FlamedToACrisp · 07/02/2021 01:37

We write all the birthdays on the new calendar at the beginning of the year. For important people, like grandchildren, I add 'buy present for x' a couple of weeks in advance. If I notice, I might remind DH he has a family birthday coming up, and he might remind me. Or we might not - it's still our responsibility.

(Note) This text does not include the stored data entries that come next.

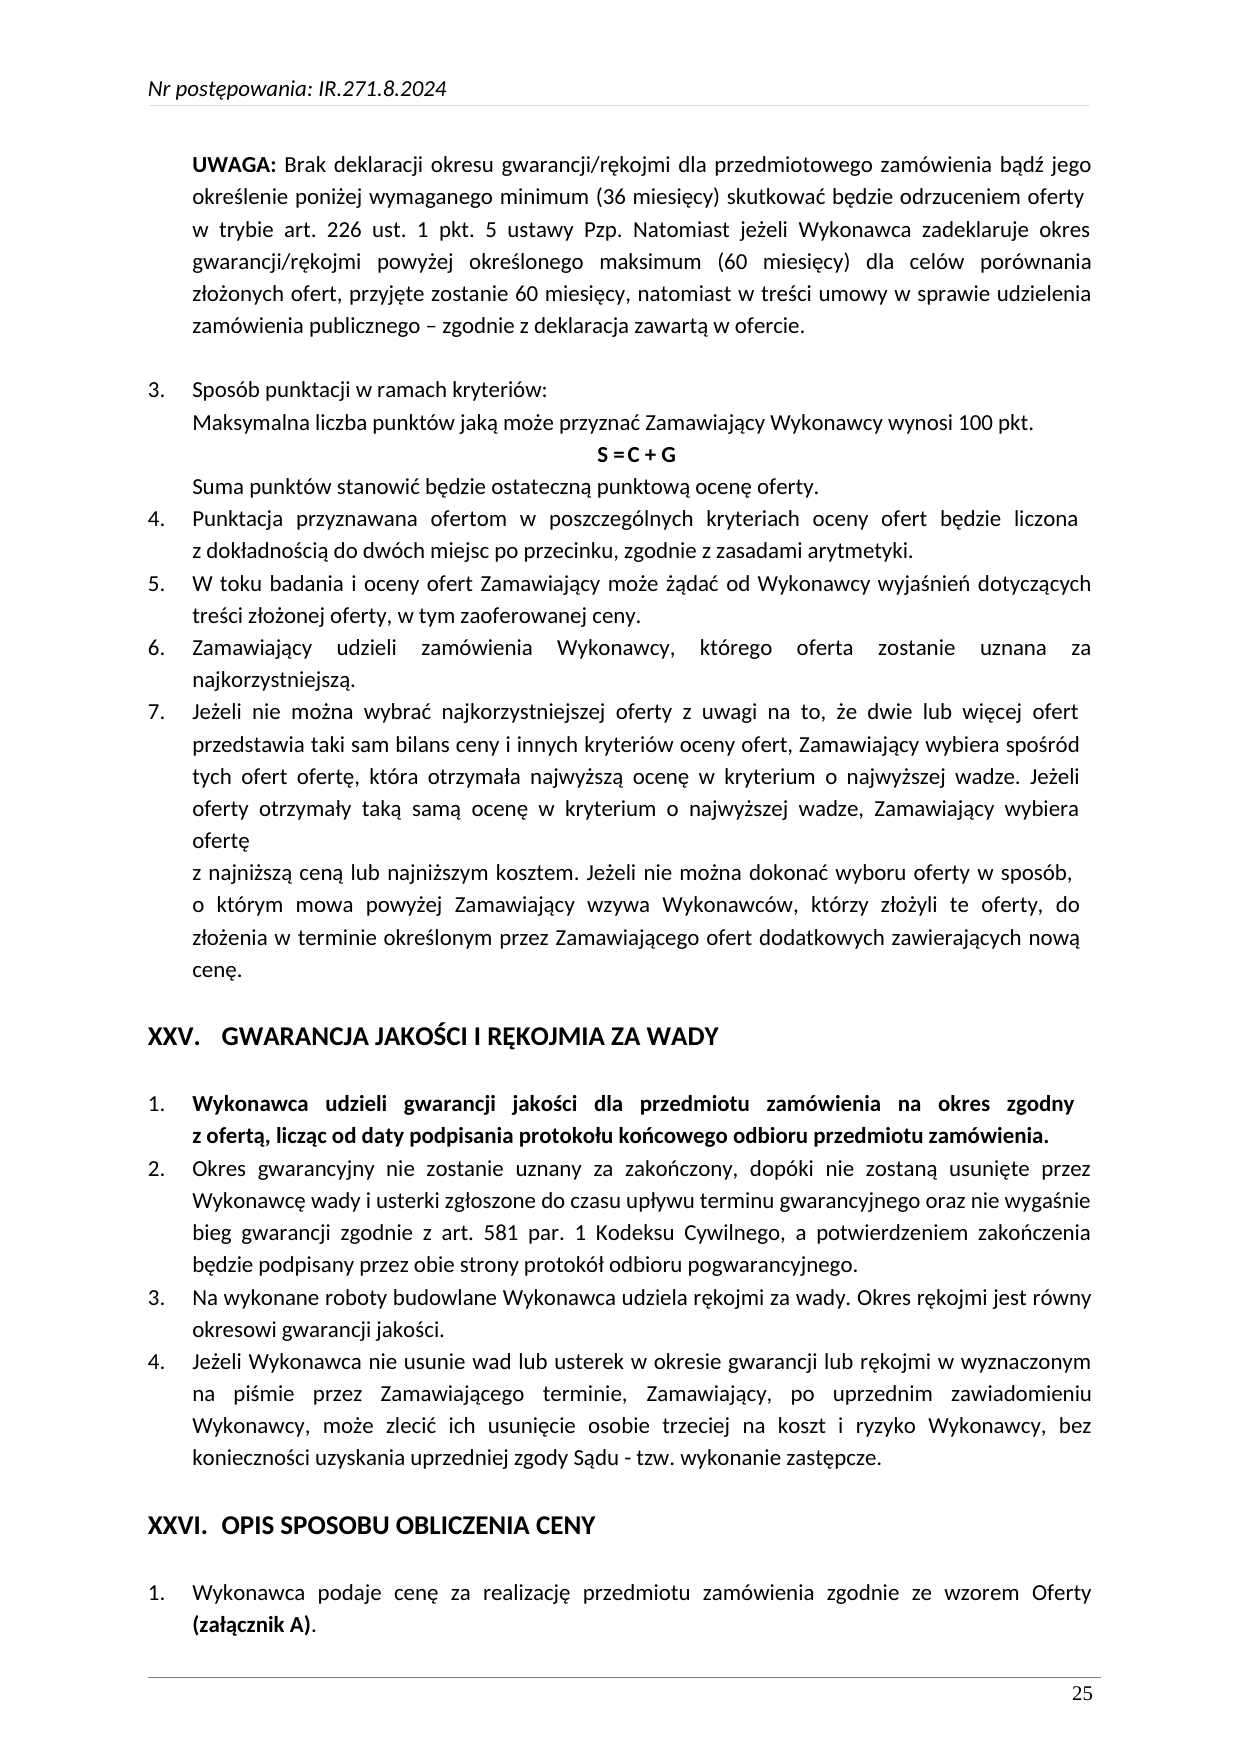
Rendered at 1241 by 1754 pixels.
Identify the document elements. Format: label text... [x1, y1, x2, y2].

list Punktacja przyznawana ofertom w poszczególnych kryteriach oceny ofert będzie liczona z dokładnością do dwóch miejsc po przecinku, zgodnie z zasadami arytmetyki. [148, 504, 1093, 564]
subtitle GWARANCJA JAKOŚCI I RĘKOJMIA ZA WADY [148, 1019, 1093, 1052]
list Okres gwarancyjny nie zostanie uznany za zakończony, dopóki nie zostaną usunięte przez Wykonawcę wady i usterki zgłoszone do czasu upływu terminu gwarancyjnego oraz nie wygaśnie bieg gwarancji zgodnie z art. 581 par. 1 Kodeksu Cywilnego, a potwierdzeniem zakończenia będzie podpisany przez obie strony protokół odbioru pogwarancyjnego. [148, 1154, 1093, 1278]
list W toku badania i oceny ofert Zamawiający może żądać od Wykonawcy wyjaśnień dotyczących treści złożonej oferty, w tym zaoferowanej ceny. [148, 569, 1093, 629]
list Zamawiający udzieli zamówienia Wykonawcy, którego oferta zostanie uznana za najkorzystniejszą. [148, 633, 1093, 693]
list Jeżeli nie można wybrać najkorzystniejszej oferty z uwagi na to, że dwie lub więcej ofert przedstawia taki sam bilans ceny i innych kryteriów oceny ofert, Zamawiający wybiera spośród tych ofert ofertę, która otrzymała najwyższą ocenę w kryterium o najwyższej wadze. Jeżeli oferty otrzymały taką samą ocenę w kryterium o najwyższej wadze, Zamawiający wybiera ofertę z najniższą ceną lub najniższym kosztem. Jeżeli nie można dokonać wyboru oferty w sposób, o którym mowa powyżej Zamawiający wzywa Wykonawców, którzy złożyli te oferty, do złożenia w terminie określonym przez Zamawiającego ofert dodatkowych zawierających nową cenę. [148, 697, 1081, 983]
text S = C + G [192, 440, 1081, 468]
subtitle OPIS SPOSOBU OBLICZENIA CENY [148, 1508, 1093, 1541]
text UWAGA: Brak deklaracji okresu gwarancji/rękojmi dla przedmiotowego zamówienia bądź jego określenie poniżej wymaganego minimum (36 miesięcy) skutkować będzie odrzuceniem oferty w trybie art. 226 ust. 1 pkt. 5 ustawy Pzp. Natomiast jeżeli Wykonawca zadeklaruje okres gwarancji/rękojmi powyżej określonego maksimum (60 miesięcy) dla celów porównania złożonych ofert, przyjęte zostanie 60 miesięcy, natomiast w treści umowy w sprawie udzielenia zamówienia publicznego – zgodnie z deklaracja zawartą w ofercie. [192, 150, 1093, 339]
list Wykonawca podaje cenę za realizację przedmiotu zamówienia zgodnie ze wzorem Oferty (załącznik A). [148, 1578, 1093, 1638]
list Na wykonane roboty budowlane Wykonawca udziela rękojmi za wady. Okres rękojmi jest równy okresowi gwarancji jakości. [148, 1283, 1093, 1343]
list Sposób punktacji w ramach kryteriów: [148, 376, 1093, 404]
text Suma punktów stanowić będzie ostateczną punktową ocenę oferty. [192, 472, 1081, 500]
list Wykonawca udzieli gwarancji jakości dla przedmiotu zamówienia na okres zgodny z ofertą, licząc od daty podpisania protokołu końcowego odbioru przedmiotu zamówienia. [148, 1089, 1093, 1150]
text Maksymalna liczba punktów jaką może przyznać Zamawiający Wykonawcy wynosi 100 pkt. [192, 408, 1081, 436]
list Jeżeli Wykonawca nie usunie wad lub usterek w okresie gwarancji lub rękojmi w wyznaczonym na piśmie przez Zamawiającego terminie, Zamawiający, po uprzednim zawiadomieniu Wykonawcy, może zlecić ich usunięcie osobie trzeciej na koszt i ryzyko Wykonawcy, bez konieczności uzyskania uprzedniej zgody Sądu - tzw. wykonanie zastępcze. [148, 1347, 1093, 1472]
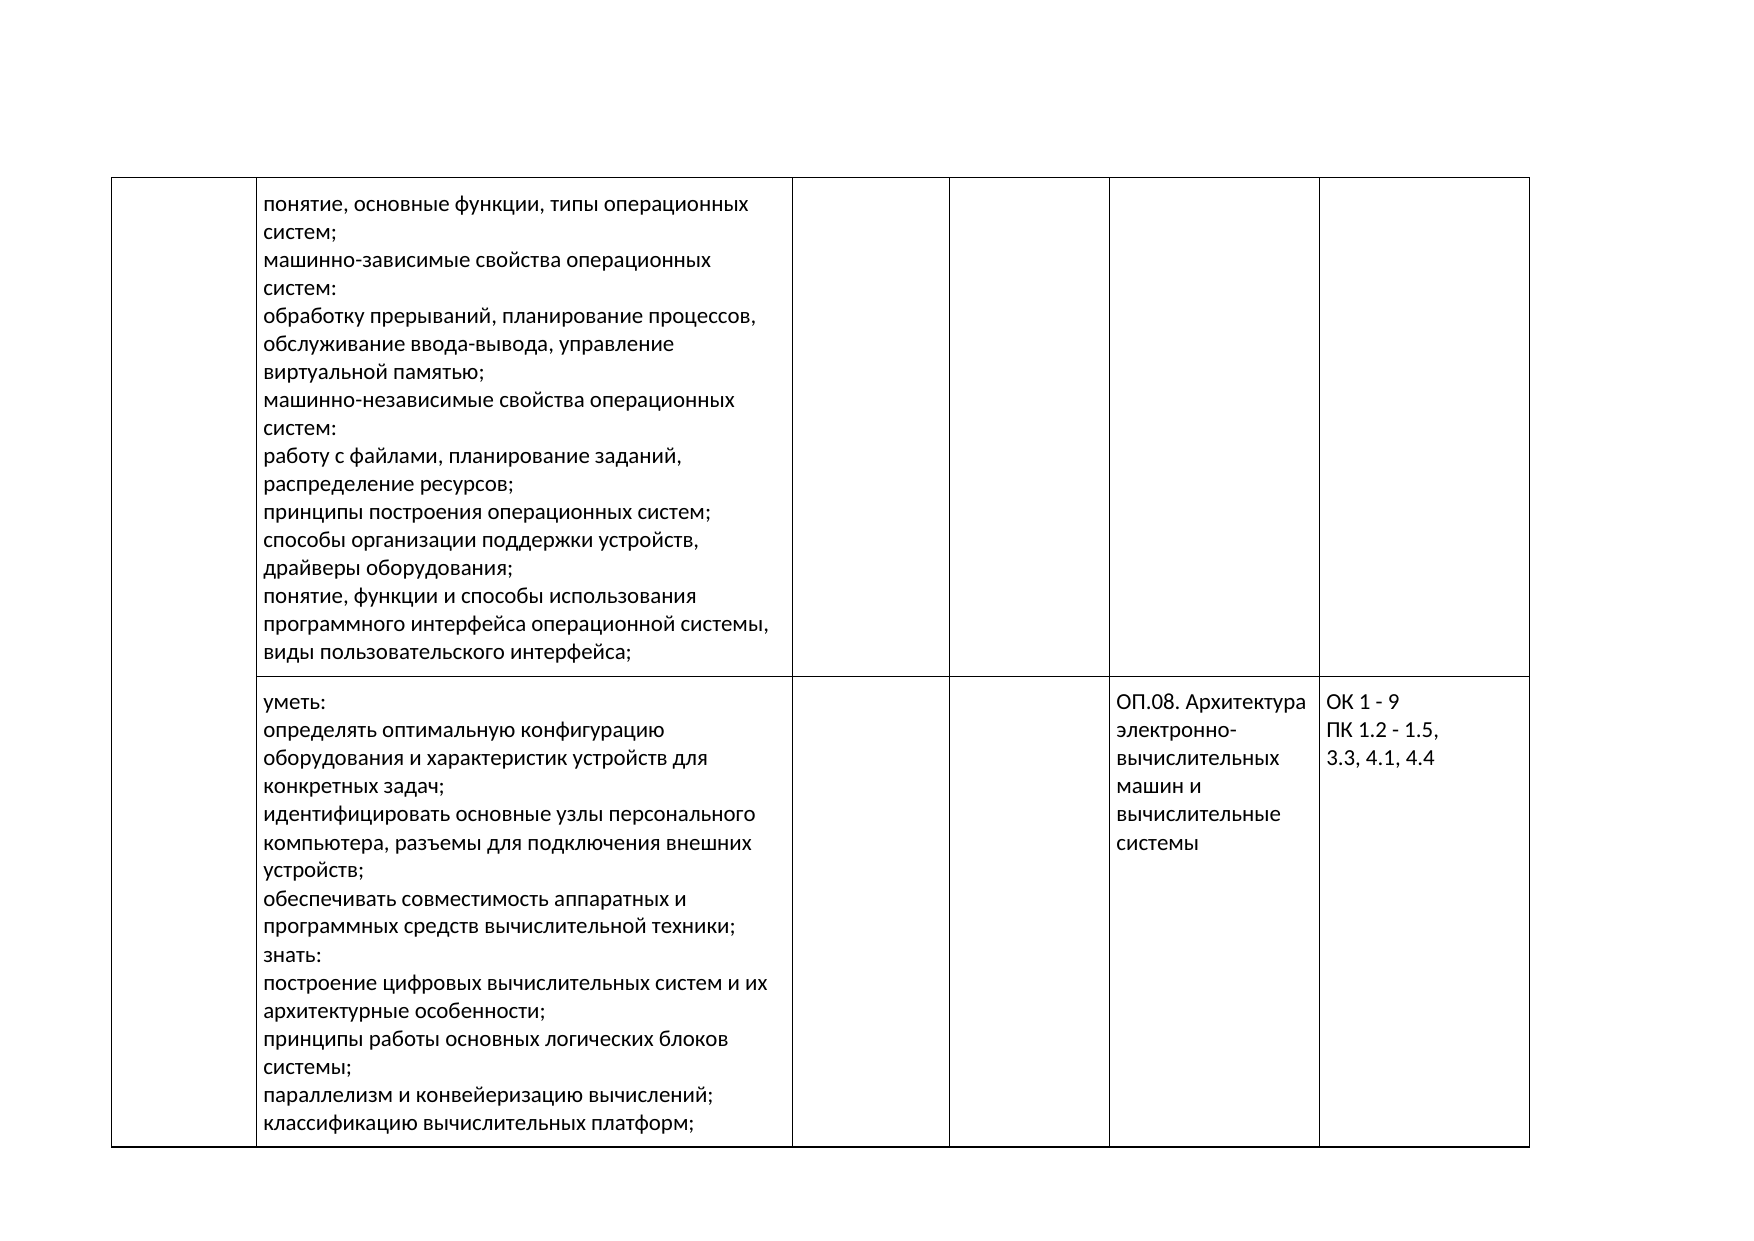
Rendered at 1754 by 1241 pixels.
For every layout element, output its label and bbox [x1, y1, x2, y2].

table_cell [1110, 677, 1319, 1146]
table_cell [793, 178, 949, 676]
table_cell [793, 677, 949, 1146]
table_cell [1320, 178, 1529, 676]
table_cell [257, 178, 792, 676]
table_cell [950, 677, 1109, 1146]
table_cell [1320, 677, 1529, 1146]
table_cell [257, 677, 792, 1146]
table_cell [950, 178, 1109, 676]
table_cell [1110, 178, 1319, 676]
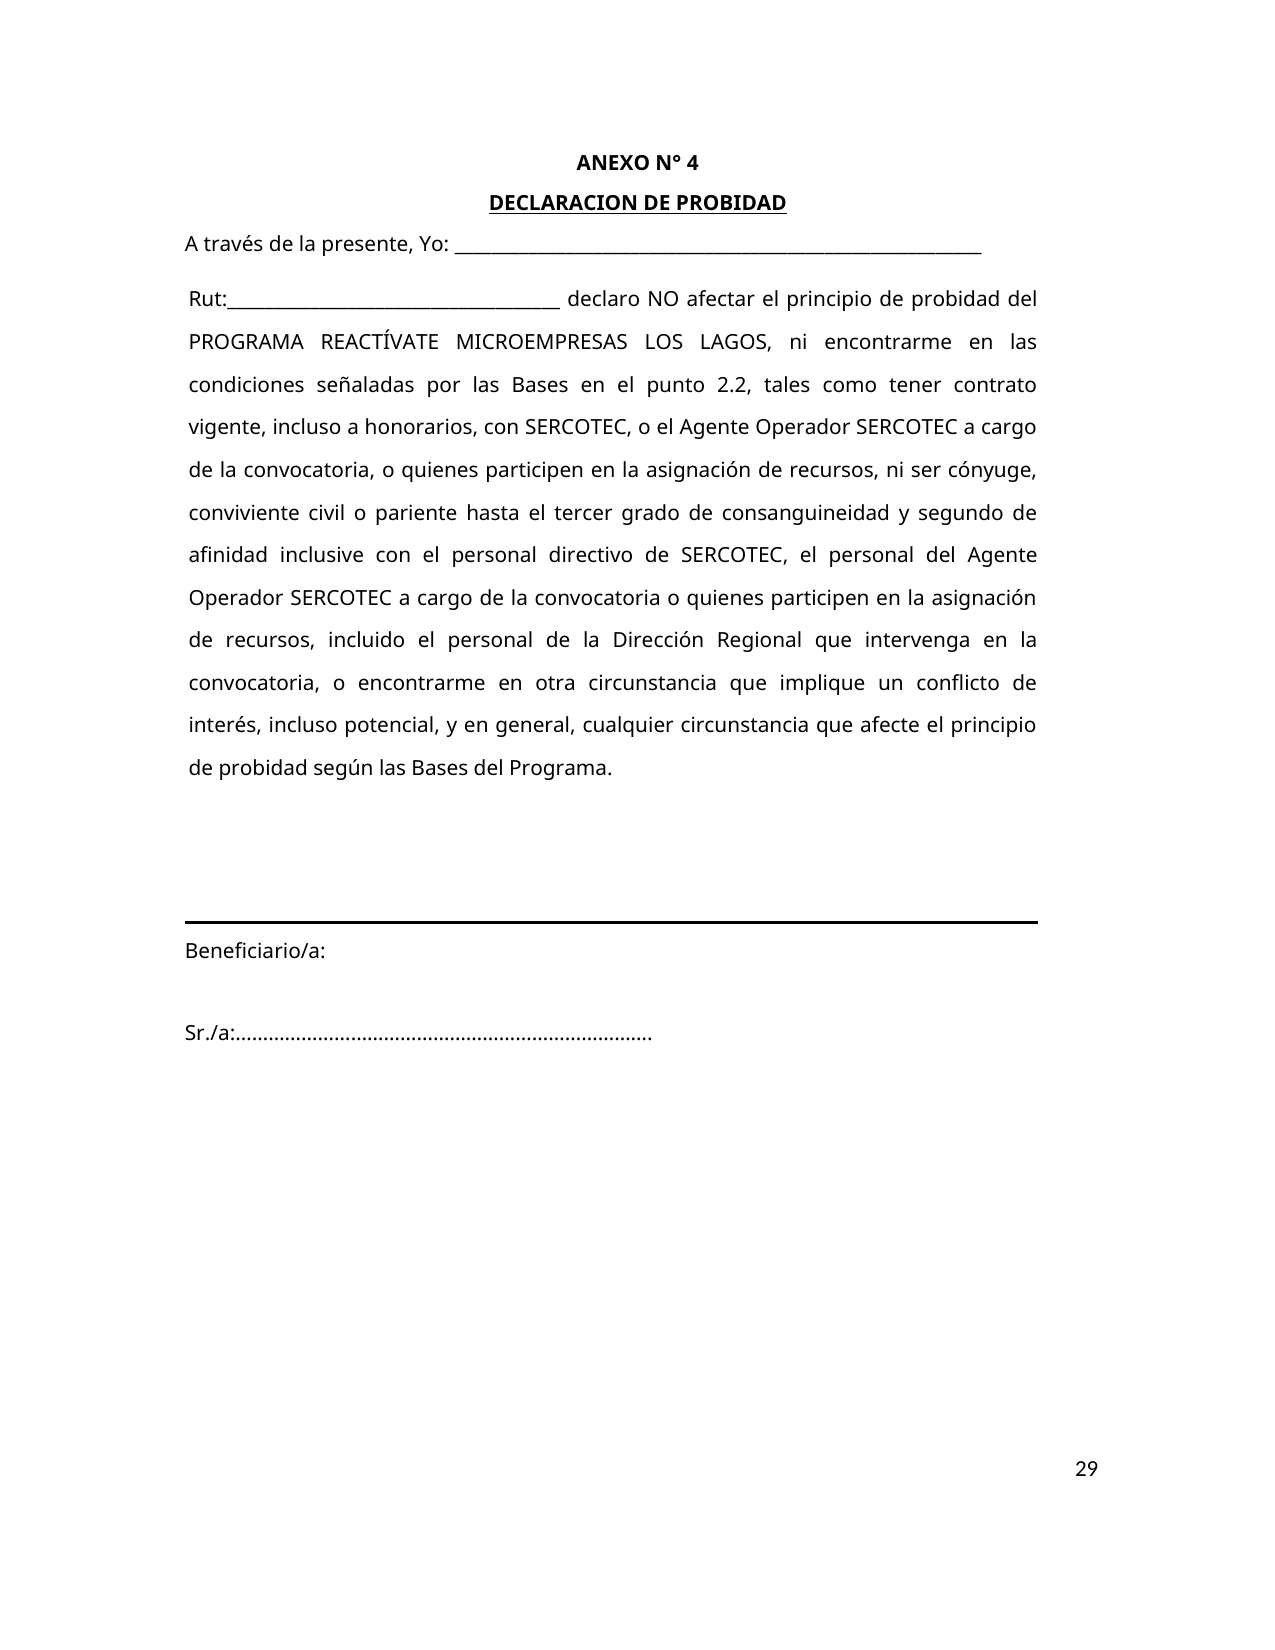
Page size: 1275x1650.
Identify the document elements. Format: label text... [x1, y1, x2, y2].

table_header A través de la presente, Yo: _________________________________________________________ Rut:____________________________________ declaro NO afectar el principio de probidad del PROGRAMA REACTÍVATE MICROEMPRESAS LOS LAGOS, ni encontrarme en las condiciones señaladas por las Bases en el punto 2.2, tales como tener contrato vigente, incluso a honorarios, con SERCOTEC, o el Agente Operador SERCOTEC a cargo de la convocatoria, o quienes participen en la asignación de recursos, ni ser cónyuge, conviviente civil o pariente hasta el tercer grado de consanguineidad y segundo de afinidad inclusive con el personal directivo de SERCOTEC, el personal del Agente Operador SERCOTEC a cargo de la convocatoria o quienes participen en la asignación de recursos, incluido el personal de la Dirección Regional que intervenga en la convocatoria, o encontrarme en otra circunstancia que implique un conflicto de interés, incluso potencial, y en general, cualquier circunstancia que afecte el principio de probidad según las Bases del Programa. Beneficiario/a: Sr./a:…………………………………………………………………. [177, 230, 1046, 1100]
text ANEXO N° 4 [177, 148, 1098, 176]
text DECLARACION DE PROBIDAD [177, 188, 1098, 217]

The only exception, I would suggest, to "well, hard luck if he forgets, they just won't get a gift," should be your and his parents, unless they are absolutely horrible and you've gone NC. Especially your MIL. Hell should freeze over before you let your DH shrug and 'forget' Mother's Day or her birthday, or indeed, your own. It is hugely hurtful, and your DH won't be the one who's hurt. Kick his arse.

safclass · 07/02/2021 02:07

Totally agree with you. For so many people on here it US venemous and it's 'it's his family / my family' . Actually in my mind if you are married or in a relationship its 'our family'. We share jobs and when one of us is struggling the other steps up and carrys more of the work. My husband normally gets his cards but if I'm shopping I'm more than happy to walk down the bloody card aisle and pick him a card up, I wouldn't write it cos I wouldn't need to.
At Christmas we decide through talking together what we are getting for people on both sides of the family. I will normally buy them because I work a lot less hours and can get to the shops easier than hubby (due to job). I sit and read the comments and feel sorry for those posting these type comments because either your either married to a complete ar*e of a partner or youre just vindictive to his family!
What a great relationship either way!